The following plot shows the observed decrease in average daily traveling distance by team for the 2021 season compared to the reference period. Results are sorted by relative decreasing.
# Create comparative summary
teams_travel_summary <- copy(teams_travel_summary_2021[, .(team, division, km_per_day_2021 = km_per_day)])
teams_travel_summary[teams_travel_summary_20132020, km_per_day_201320 := km_per_day_avg, on = .(team)]
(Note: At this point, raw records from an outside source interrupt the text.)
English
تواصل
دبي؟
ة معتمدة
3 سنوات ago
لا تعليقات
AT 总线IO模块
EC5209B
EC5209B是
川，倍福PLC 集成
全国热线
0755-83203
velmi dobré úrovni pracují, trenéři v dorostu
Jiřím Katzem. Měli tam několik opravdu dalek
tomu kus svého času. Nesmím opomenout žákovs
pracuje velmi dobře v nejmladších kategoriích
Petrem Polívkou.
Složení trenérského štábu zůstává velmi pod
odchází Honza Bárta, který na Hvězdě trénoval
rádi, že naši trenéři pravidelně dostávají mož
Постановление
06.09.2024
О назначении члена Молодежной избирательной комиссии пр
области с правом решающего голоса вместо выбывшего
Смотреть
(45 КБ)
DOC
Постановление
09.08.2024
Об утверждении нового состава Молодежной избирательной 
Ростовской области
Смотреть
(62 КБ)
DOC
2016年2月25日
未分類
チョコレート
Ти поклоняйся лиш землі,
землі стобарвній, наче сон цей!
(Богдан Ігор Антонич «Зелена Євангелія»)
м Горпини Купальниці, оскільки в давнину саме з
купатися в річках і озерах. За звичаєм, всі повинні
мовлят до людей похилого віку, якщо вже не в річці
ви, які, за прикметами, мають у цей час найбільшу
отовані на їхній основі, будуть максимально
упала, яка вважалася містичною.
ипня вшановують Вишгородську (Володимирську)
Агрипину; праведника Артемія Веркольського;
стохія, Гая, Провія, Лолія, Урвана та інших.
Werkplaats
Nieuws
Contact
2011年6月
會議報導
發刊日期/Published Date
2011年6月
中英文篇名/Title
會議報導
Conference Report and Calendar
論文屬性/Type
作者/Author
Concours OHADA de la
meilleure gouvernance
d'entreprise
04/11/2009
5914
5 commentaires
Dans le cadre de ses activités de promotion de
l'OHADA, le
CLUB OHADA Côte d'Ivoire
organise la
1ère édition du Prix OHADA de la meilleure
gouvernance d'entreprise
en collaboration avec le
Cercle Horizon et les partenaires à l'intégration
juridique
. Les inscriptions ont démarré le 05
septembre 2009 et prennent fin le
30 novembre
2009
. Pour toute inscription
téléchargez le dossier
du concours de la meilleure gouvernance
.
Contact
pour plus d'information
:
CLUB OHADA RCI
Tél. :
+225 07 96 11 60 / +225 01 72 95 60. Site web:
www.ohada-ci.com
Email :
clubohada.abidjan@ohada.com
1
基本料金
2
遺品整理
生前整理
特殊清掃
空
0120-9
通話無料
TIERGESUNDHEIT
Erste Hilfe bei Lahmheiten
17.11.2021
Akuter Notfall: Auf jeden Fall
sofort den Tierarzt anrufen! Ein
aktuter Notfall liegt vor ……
teams_travel_summary[, km_per_day_cut := (km_per_day_2021 / km_per_day_201320) - 1]
# Create the plot
ggplot(
data = teams_travel_summary,
mapping = aes(
y = reorder(as.factor(team), km_per_day_cut),
fill = division
)
) +
geom_col(aes(x = km_per_day_2021), alpha = 1) +
geom_col(aes(x = km_per_day_201320), alpha = 0.5) +
geom_text(
mapping = aes(
x = km_per_day_2021,
label = percent(km_per_day_cut, 1)
),
nudge_x = 2,
hjust = 0
) +
scale_x_continuous(
labels = label_number(big.mark = ","),
expand = expansion(mult = c(0, 0.05))
) +
scale_fill_brewer(palette = "Set1") +
labs(
title = "Traveling reduction by team",
subtitle = "2021 vs 2013-14 to 2019-20 NHL seasons",
x = "Average daily traveling distance (km)"
)
There is no surprise in observing that the mini-series concept, in which two teams play successive games one agaist the other, does reduce the traveling distance for all and every teams. The big winners of this reshuffling are indisputably the Eastern division teams while those experiencing the most modest gains (yet still interesting) are mainly the Canadian teams. That being said, I forever am a mad Montreal Canadiens fan, and the most important thing of all for me is to see the Leafs (agin and again) proudly sitting in the last position of whatever ranking there is 😁.
Conclusion
Even though this post highlighted the traveling asymmetries created by the reshuffling of the NHL divisions, it still remains difficult to predict wether all of this will have a significant impact on the ice or not. The season promise to offer its share of unpredictable surprises, with some of them having probably even greater consequences at the end. Moreover, it’s important to remember that the schedule presented in this post is up-to-date as of today, but is very likely to change with little notice with COVID-19 local outbreaks. After all, there is not much we can do more than to wait and see, and of course, enjoy the show!